Instructions to follow — Word for word, write the lines below out again, with no pictures.

Given data —
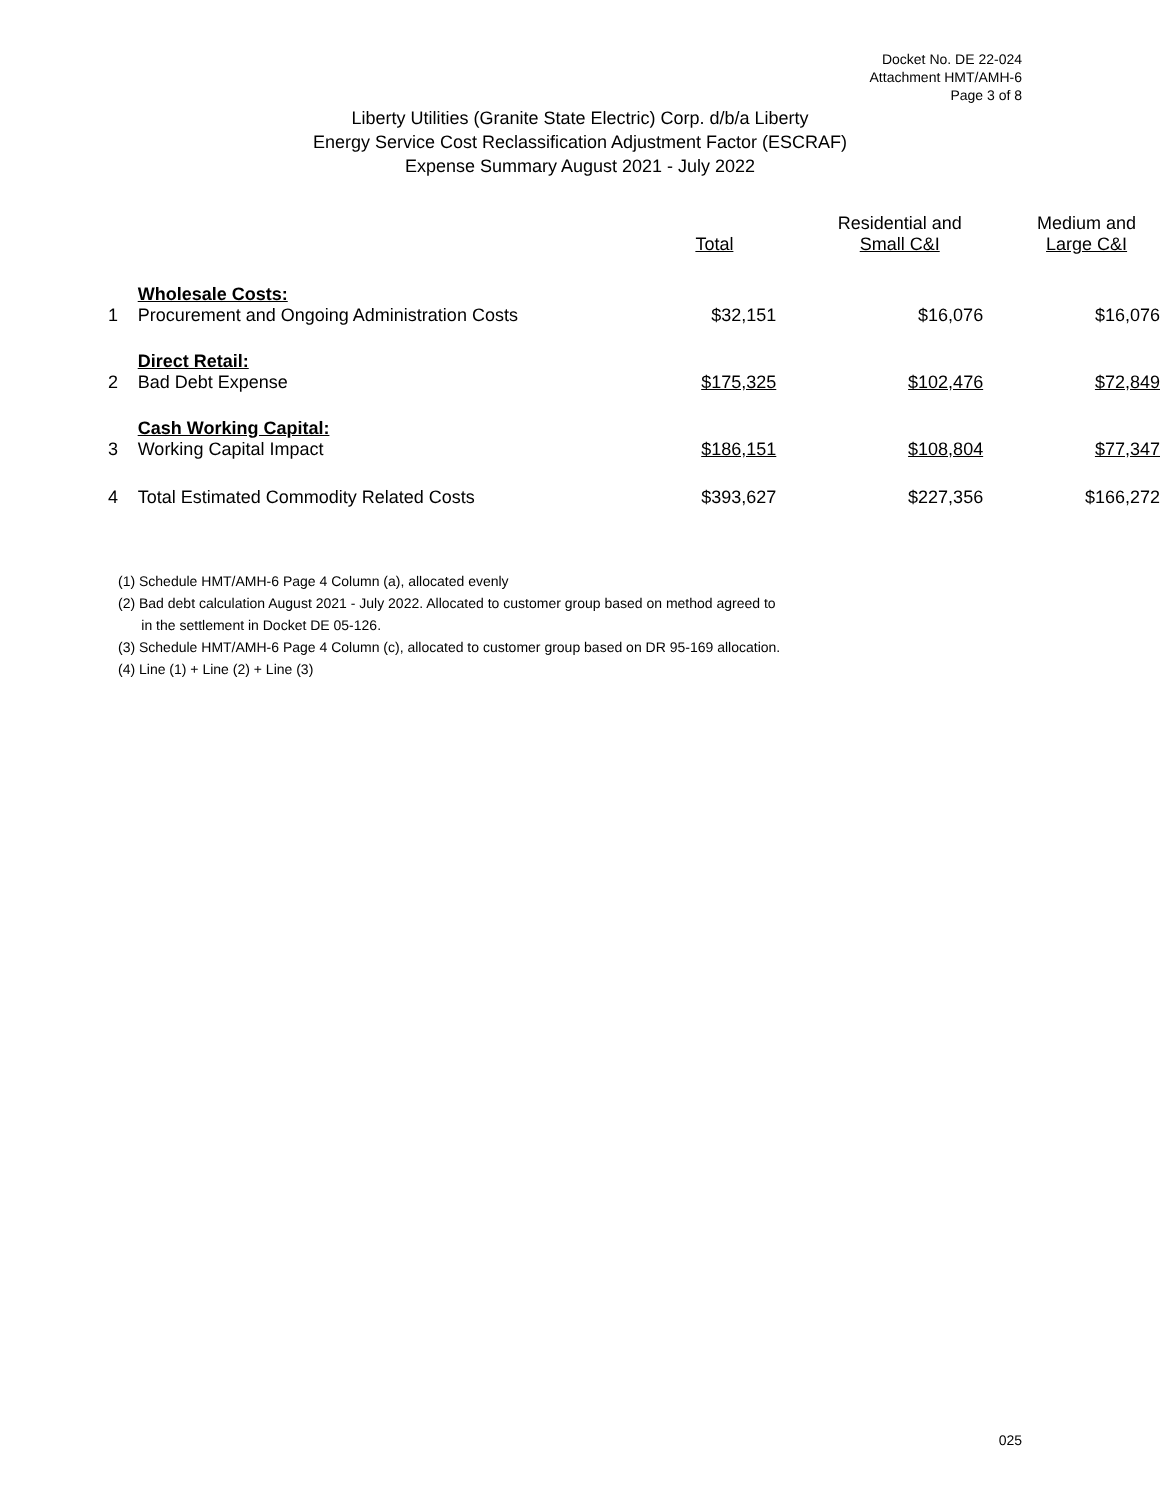Docket No. DE 22-024
Attachment HMT/AMH-6
Page 3 of 8
Liberty Utilities (Granite State Electric) Corp. d/b/a Liberty
Energy Service Cost Reclassification Adjustment Factor (ESCRAF)
Expense Summary August 2021 - July 2022
| | | Total | Residential and Small C&I | Medium and Large C&I |
| --- | --- | --- | --- | --- |
| | Wholesale Costs: | | | |
| 1 | Procurement and Ongoing Administration Costs | $32,151 | $16,076 | $16,076 |
| | Direct Retail: | | | |
| 2 | Bad Debt Expense | $175,325 | $102,476 | $72,849 |
| | Cash Working Capital: | | | |
| 3 | Working Capital Impact | $186,151 | $108,804 | $77,347 |
| 4 | Total Estimated Commodity Related Costs | $393,627 | $227,356 | $166,272 |
(1) Schedule HMT/AMH-6 Page 4 Column (a), allocated evenly
(2) Bad debt calculation August 2021 - July 2022. Allocated to customer group based on method agreed to
in the settlement in Docket DE 05-126.
(3) Schedule HMT/AMH-6 Page 4 Column (c), allocated to customer group based on DR 95-169 allocation.
(4) Line (1) + Line (2) + Line (3)
025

Exercise answer —
Docket No. DE 22-024
Attachment HMT/AMH-6
Page 3 of 8
Liberty Utilities (Granite State Electric) Corp. d/b/a Liberty
Energy Service Cost Reclassification Adjustment Factor (ESCRAF)
Expense Summary August 2021 - July 2022
| | | Total | Residential and Small C&I | Medium and Large C&I |
| --- | --- | --- | --- | --- |
| | Wholesale Costs: | | | |
| 1 | Procurement and Ongoing Administration Costs | $32,151 | $16,076 | $16,076 |
| | Direct Retail: | | | |
| 2 | Bad Debt Expense | $175,325 | $102,476 | $72,849 |
| | Cash Working Capital: | | | |
| 3 | Working Capital Impact | $186,151 | $108,804 | $77,347 |
| 4 | Total Estimated Commodity Related Costs | $393,627 | $227,356 | $166,272 |
(1) Schedule HMT/AMH-6 Page 4 Column (a), allocated evenly
(2) Bad debt calculation August 2021 - July 2022. Allocated to customer group based on method agreed to
in the settlement in Docket DE 05-126.
(3) Schedule HMT/AMH-6 Page 4 Column (c), allocated to customer group based on DR 95-169 allocation.
(4) Line (1) + Line (2) + Line (3)
025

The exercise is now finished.